# Help!! '82 310GX Timing/Crank prob's



## KCook (Aug 16, 2006)

My daughter is sportin' an '82 310GX with the (E15?) motor. It died at an intersection, hauled it home. I pulled the dist. cap and hit the ignition and it doesn't spin. I've started pulling the timing cover (bottom left screw won't come out). The belt is still good. It looks like the key in the crankshaft belt pulley has sheared. I can't get the pulley off...is the bolt reverse thread or regular? How do I keep the motor from turning while turning the bolt?
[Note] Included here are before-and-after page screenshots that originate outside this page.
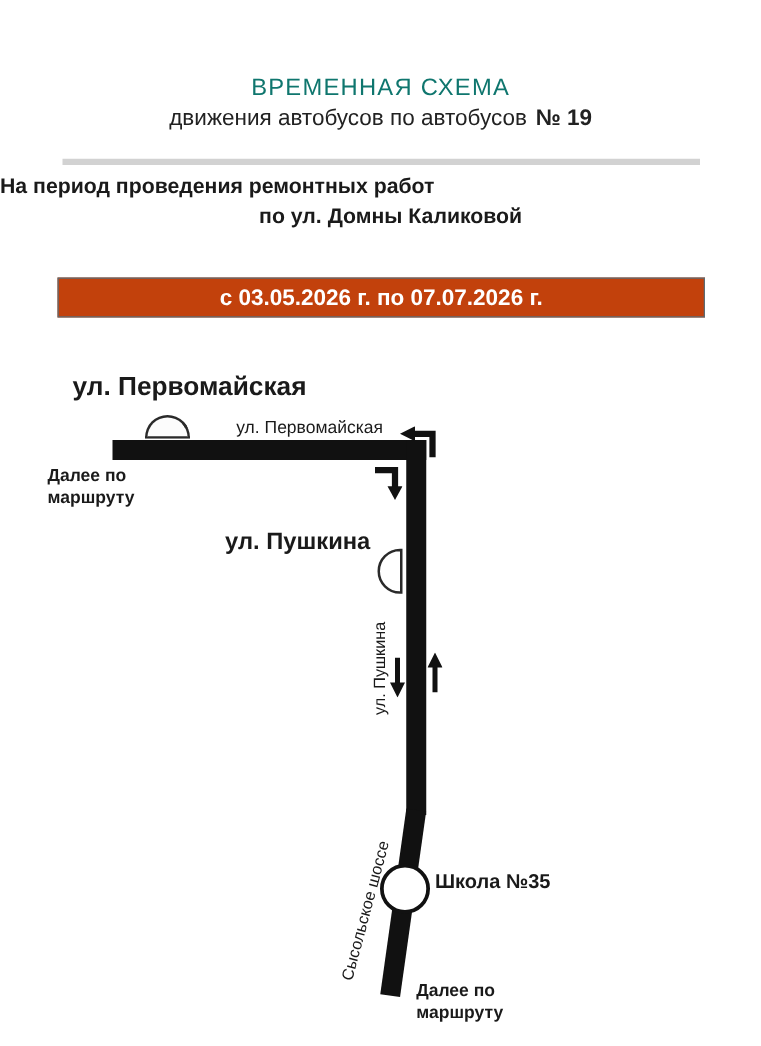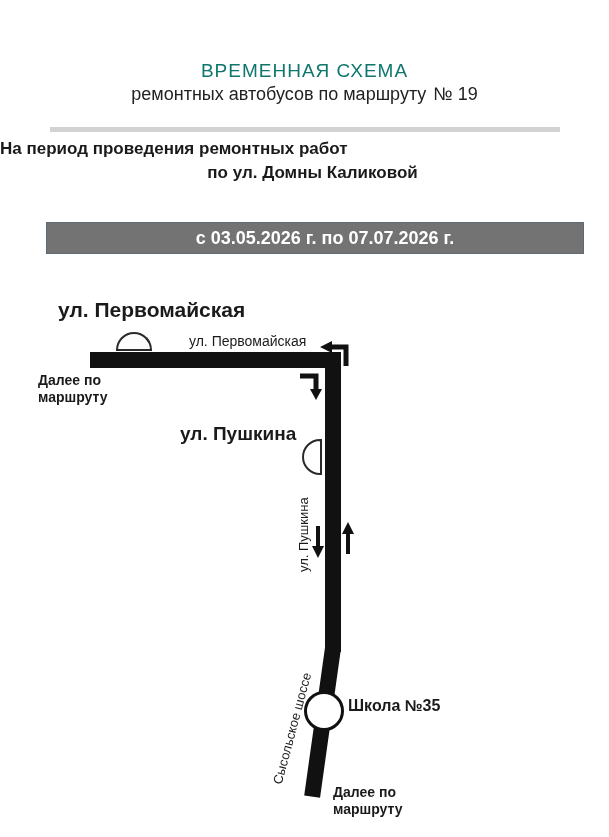--- a/index.html
+++ b/index.html
@@ -65,7 +65,7 @@
 
   <div class="title1">ВРЕМЕННАЯ  СХЕМА</div>
   <div class="title2">
-    <span>ремонтных автобусов по маршруту</span><span class="num">№ 19</span>
+    <span>движения автобусов по автобусов</span><span class="num">№ 19</span>
   </div>
   <div class="divider"></div>
   <div class="sub1">На период проведения ремонтных работ</div>

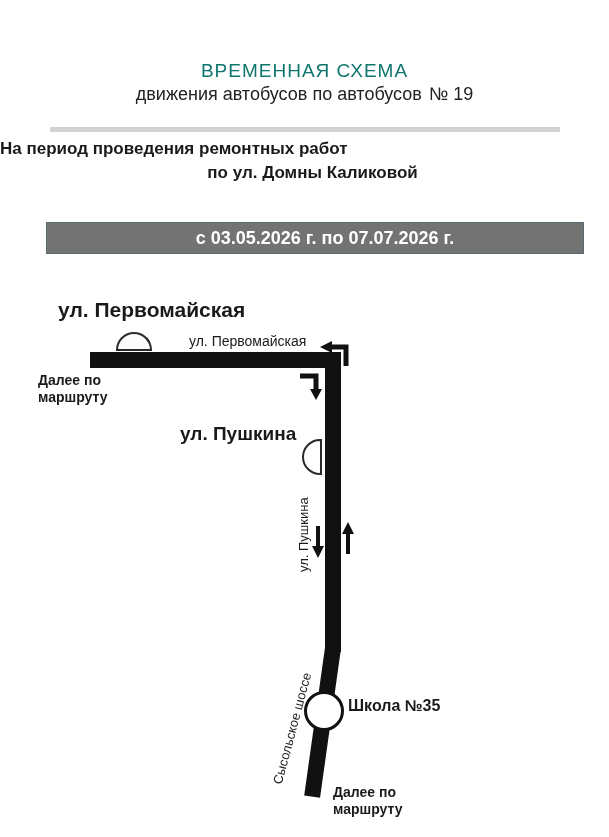--- a/index.html
+++ b/index.html
@@ -11,7 +11,7 @@
           font-size:19px;letter-spacing:1px;color:#0f766e;}
   .title2{position:absolute;left:0;top:84px;width:609px;text-align:center;
           font-size:18px;color:#222;}
-  .title2 .num{font-weight:normal;margin-left:7px;}
+  .title2 .num{font-weight:bold;margin-left:7px;}
   .divider{position:absolute;left:50px;top:127px;width:510px;height:5px;background:#d2d2d2;}
   .sub1{position:absolute;left:0;top:139px;width:609px;
         font-size:17px;font-weight:bold;}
Is there a trick to it?

I thank you in advance for your help...the sooner her car runs the sooner I get mine back 

Thank you,

Ken


----------



## Lazarus_023 (Jun 3, 2003)

wow, man... shoulda tried the E/CA engine forum...

the bolt is standard thread.

to keep the engine from spinning (manual transmission, right?) put the car in high gear and have someone step on the brakes whilst you loosen it.

sheared the crank key? sounds very unlikely... you're certain everything else is spinning? the crankshaft pulley? you've got good timing belt tension? you're positive the belt isn't *stripped* on the crank side (pretty common)? (that'll show good tension, but the belt won't turn). you'll have to get the balancer off in any case. follow the above instructions. with both the upper and lower covers off, check for evidence of belt failure again... you'll most likely find the teeth stripped off on the crank end of the belt. 

if that's not the case, feel free to check the lower cog and key... BUT:
BE VERY CAREFUL if you attempt to remove the lower timing cog. the early e-series engines had ALUMINUM cogs that are VERY easy to damage. make sure you can get a replacement before attempting to remove an aluminum cog.

if the engine is turning, and the cam is not, it is very likely that you have also damaged your valvetrain (most likely bent valves and POSSIBLY, but not all that likely, damaged your pistons (cracked upper ring lands)). you may have to check that also.


----------